University of Phoenix Online
From Researching Virtual Initiatives in Education
The University of Phoenix (UOP Online, UOPX) is a for-profit entity that markets higher education degrees to both traditional students and working adults. With 310,000 students, it describes itself as the largest accredited private university in North America.
The University of Phoenix was founded in 1976 in Phoenix, Arizona, US, and is owned by Apollo Group, Inc. It presently offers over 100 degree courses via more than 102 physical campuses and 157 learning centres across the US, Canada, Mexico and the Netherlands. Programmes are offered at the associate's, bachelor's, master's and doctoral levels; students may attend face-to-face evening classes, study online, or blend the two modes as preferred. Of roughly 21,000 faculty members, all who teach at the bachelor's and master's levels are professionally employed within their respective fields. In 2007 the average age of University of Phoenix students was early 30's; 65% were women.
Online courses at UOPX are delivered via a proprietary system, and focus largely on the use of asynchronous bulletin boards.

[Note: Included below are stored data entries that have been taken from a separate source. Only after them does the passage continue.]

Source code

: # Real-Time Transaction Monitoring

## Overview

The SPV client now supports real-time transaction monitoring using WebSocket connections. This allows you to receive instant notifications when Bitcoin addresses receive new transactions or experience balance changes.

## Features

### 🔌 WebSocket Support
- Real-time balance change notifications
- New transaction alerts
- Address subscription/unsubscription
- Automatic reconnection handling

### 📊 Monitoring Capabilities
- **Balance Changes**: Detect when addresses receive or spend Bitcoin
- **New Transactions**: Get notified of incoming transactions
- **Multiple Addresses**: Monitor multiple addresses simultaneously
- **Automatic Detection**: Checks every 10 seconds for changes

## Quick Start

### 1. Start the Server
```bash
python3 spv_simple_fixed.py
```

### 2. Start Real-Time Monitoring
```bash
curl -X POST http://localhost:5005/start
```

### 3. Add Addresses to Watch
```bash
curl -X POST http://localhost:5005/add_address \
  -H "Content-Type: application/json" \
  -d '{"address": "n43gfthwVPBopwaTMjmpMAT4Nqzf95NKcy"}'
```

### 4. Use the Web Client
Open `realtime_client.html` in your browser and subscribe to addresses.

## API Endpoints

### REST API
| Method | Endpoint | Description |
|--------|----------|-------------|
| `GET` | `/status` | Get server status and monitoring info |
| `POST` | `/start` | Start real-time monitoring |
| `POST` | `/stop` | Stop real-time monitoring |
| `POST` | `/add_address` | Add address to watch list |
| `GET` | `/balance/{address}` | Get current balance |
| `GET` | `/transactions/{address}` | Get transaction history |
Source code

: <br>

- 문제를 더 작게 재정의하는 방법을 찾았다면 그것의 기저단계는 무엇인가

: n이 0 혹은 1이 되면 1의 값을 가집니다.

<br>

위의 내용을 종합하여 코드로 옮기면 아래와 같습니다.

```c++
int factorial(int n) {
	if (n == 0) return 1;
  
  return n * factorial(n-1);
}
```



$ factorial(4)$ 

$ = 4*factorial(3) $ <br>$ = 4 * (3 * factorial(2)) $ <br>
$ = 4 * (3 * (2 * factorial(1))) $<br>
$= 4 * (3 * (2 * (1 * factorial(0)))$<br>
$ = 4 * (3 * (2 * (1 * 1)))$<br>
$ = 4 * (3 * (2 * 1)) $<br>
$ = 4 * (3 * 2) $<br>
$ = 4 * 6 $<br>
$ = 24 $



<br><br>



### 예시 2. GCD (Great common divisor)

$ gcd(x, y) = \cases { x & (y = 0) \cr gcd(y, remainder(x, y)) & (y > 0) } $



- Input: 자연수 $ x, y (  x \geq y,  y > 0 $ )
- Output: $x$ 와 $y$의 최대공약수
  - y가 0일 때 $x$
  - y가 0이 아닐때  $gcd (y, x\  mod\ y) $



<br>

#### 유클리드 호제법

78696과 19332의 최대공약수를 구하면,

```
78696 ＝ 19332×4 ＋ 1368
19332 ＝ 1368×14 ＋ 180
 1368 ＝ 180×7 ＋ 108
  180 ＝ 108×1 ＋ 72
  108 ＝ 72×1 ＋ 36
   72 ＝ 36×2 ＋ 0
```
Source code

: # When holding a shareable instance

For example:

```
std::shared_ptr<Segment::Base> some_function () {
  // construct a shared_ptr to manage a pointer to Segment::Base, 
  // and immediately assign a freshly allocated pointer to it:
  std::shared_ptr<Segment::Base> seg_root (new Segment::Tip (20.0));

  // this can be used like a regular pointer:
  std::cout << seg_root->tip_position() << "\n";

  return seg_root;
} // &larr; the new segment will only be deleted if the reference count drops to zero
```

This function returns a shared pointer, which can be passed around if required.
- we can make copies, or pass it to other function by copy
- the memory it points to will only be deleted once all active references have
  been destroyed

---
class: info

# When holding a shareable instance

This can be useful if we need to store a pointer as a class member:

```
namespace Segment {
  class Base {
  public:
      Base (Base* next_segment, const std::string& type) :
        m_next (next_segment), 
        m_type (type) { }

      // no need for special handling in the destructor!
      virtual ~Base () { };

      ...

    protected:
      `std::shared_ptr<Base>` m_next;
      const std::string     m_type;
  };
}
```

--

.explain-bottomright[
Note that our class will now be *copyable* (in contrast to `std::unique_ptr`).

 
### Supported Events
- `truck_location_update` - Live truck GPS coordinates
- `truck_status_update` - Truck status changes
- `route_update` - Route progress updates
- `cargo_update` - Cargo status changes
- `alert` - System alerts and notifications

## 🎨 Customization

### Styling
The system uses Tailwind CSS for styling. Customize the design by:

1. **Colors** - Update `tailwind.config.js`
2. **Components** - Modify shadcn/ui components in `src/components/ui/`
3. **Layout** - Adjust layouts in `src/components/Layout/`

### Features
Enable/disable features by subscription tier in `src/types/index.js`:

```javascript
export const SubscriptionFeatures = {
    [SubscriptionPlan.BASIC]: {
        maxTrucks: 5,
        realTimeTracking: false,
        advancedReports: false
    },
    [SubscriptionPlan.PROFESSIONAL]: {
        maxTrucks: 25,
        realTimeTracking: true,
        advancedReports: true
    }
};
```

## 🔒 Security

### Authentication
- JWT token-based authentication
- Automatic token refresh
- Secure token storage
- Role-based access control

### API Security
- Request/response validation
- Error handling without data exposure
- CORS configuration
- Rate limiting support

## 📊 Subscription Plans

In 2007 Apollo Group Inc. announced a $1 billion joint venture with private equity firm the Carlyle Group, 'Apollo Global', which targets education investments and partnerships in countries outside the U.S.
University of Phoenix classes are offered in sequence, with most lasting no more than five or six weeks. Degrees are typically completed within two to three years. Note that some 'online' programmes (e.g. educational and doctoral) have requirements such as field work, clinical work or residencies, indicating a face-to-face component. UOPX received US accreditation to deliver its first PhD degrees in 2007.
In an Apollo Group restructuring, UOPX acquired Axia College in 2006, altering both the organisation's student demographics and the range of courses offered. (Axia alone has over 100,000 students, most of whom are beginning-level college students.) Axia's teaching methodologies and programmes may also differ slightly from those described above.